Data for review:
-=-=-=-=-
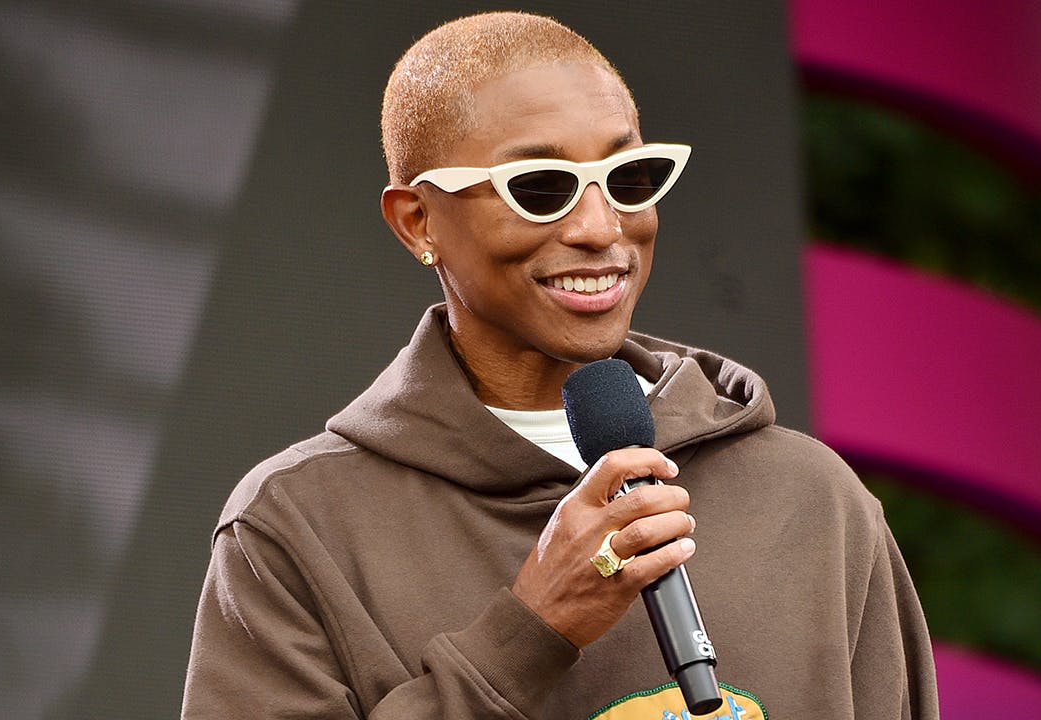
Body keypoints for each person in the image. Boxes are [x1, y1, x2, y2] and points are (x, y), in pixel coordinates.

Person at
-=-=-=-=-
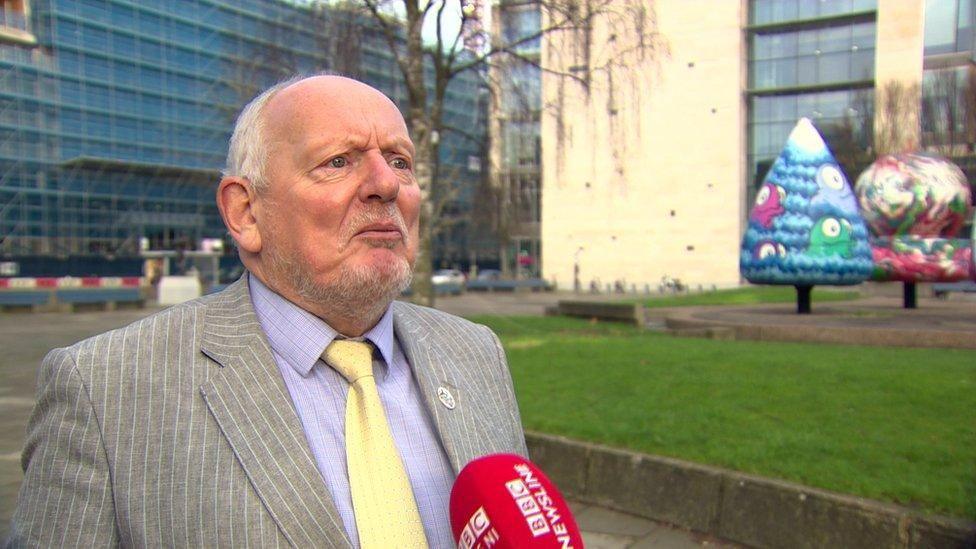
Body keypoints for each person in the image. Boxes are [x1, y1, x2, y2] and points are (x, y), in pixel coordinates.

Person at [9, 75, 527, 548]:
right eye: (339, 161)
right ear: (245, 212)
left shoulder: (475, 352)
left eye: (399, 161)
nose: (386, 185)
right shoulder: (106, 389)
-=-=-=-=-
Work request: In the records above, find the line with "right ear: (245, 212)"; write out exactly that line and each one after it, stopping after the line with "right shoulder: (106, 389)".

Solution:
right ear: (245, 212)
left shoulder: (475, 352)
left eye: (399, 161)
nose: (386, 185)
right shoulder: (106, 389)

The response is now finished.